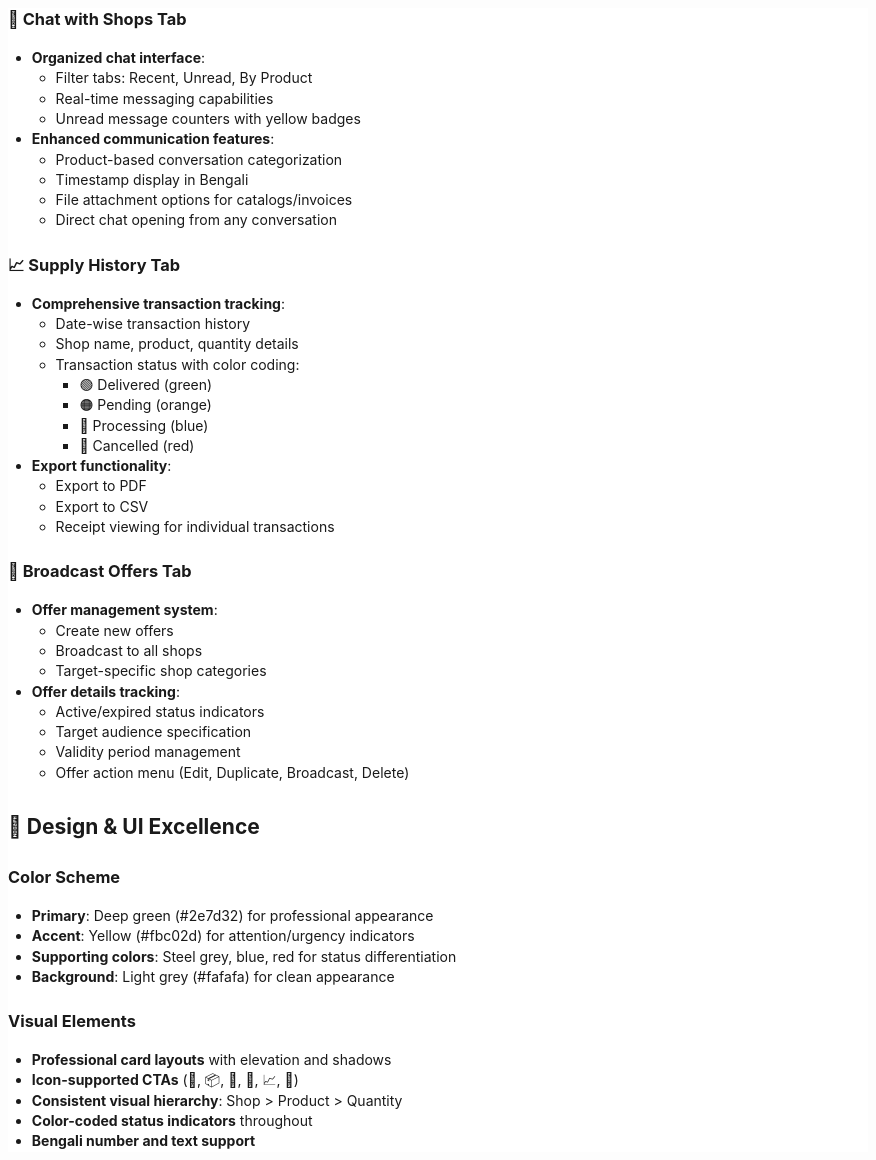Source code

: ### 💬 **Chat with Shops Tab**
- **Organized chat interface**:
  - Filter tabs: Recent, Unread, By Product
  - Real-time messaging capabilities
  - Unread message counters with yellow badges
- **Enhanced communication features**:
  - Product-based conversation categorization
  - Timestamp display in Bengali
  - File attachment options for catalogs/invoices
  - Direct chat opening from any conversation

### 📈 **Supply History Tab**
- **Comprehensive transaction tracking**:
  - Date-wise transaction history
  - Shop name, product, quantity details
  - Transaction status with color coding:
    - 🟢 Delivered (green)
    - 🟠 Pending (orange)  
    - 🔵 Processing (blue)
    - 🔴 Cancelled (red)
- **Export functionality**:
  - Export to PDF
  - Export to CSV
  - Receipt viewing for individual transactions

### 📣 **Broadcast Offers Tab**
- **Offer management system**:
  - Create new offers
  - Broadcast to all shops
  - Target-specific shop categories
- **Offer details tracking**:
  - Active/expired status indicators
  - Target audience specification
  - Validity period management
  - Offer action menu (Edit, Duplicate, Broadcast, Delete)

## 🎨 **Design & UI Excellence**

### **Color Scheme**
- **Primary**: Deep green (#2e7d32) for professional appearance
- **Accent**: Yellow (#fbc02d) for attention/urgency indicators
- **Supporting colors**: Steel grey, blue, red for status differentiation
- **Background**: Light grey (#fafafa) for clean appearance

### **Visual Elements**
- **Professional card layouts** with elevation and shadows
- **Icon-supported CTAs** (🛒, 📦, 📍, 💬, 📈, 📣)
- **Consistent visual hierarchy**: Shop > Product > Quantity
- **Color-coded status indicators** throughout
- **Bengali number and text support**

--

### TASK GOAL
One number is the full answer: how many lines of the records include the string "green".

### ANSWER BOX
2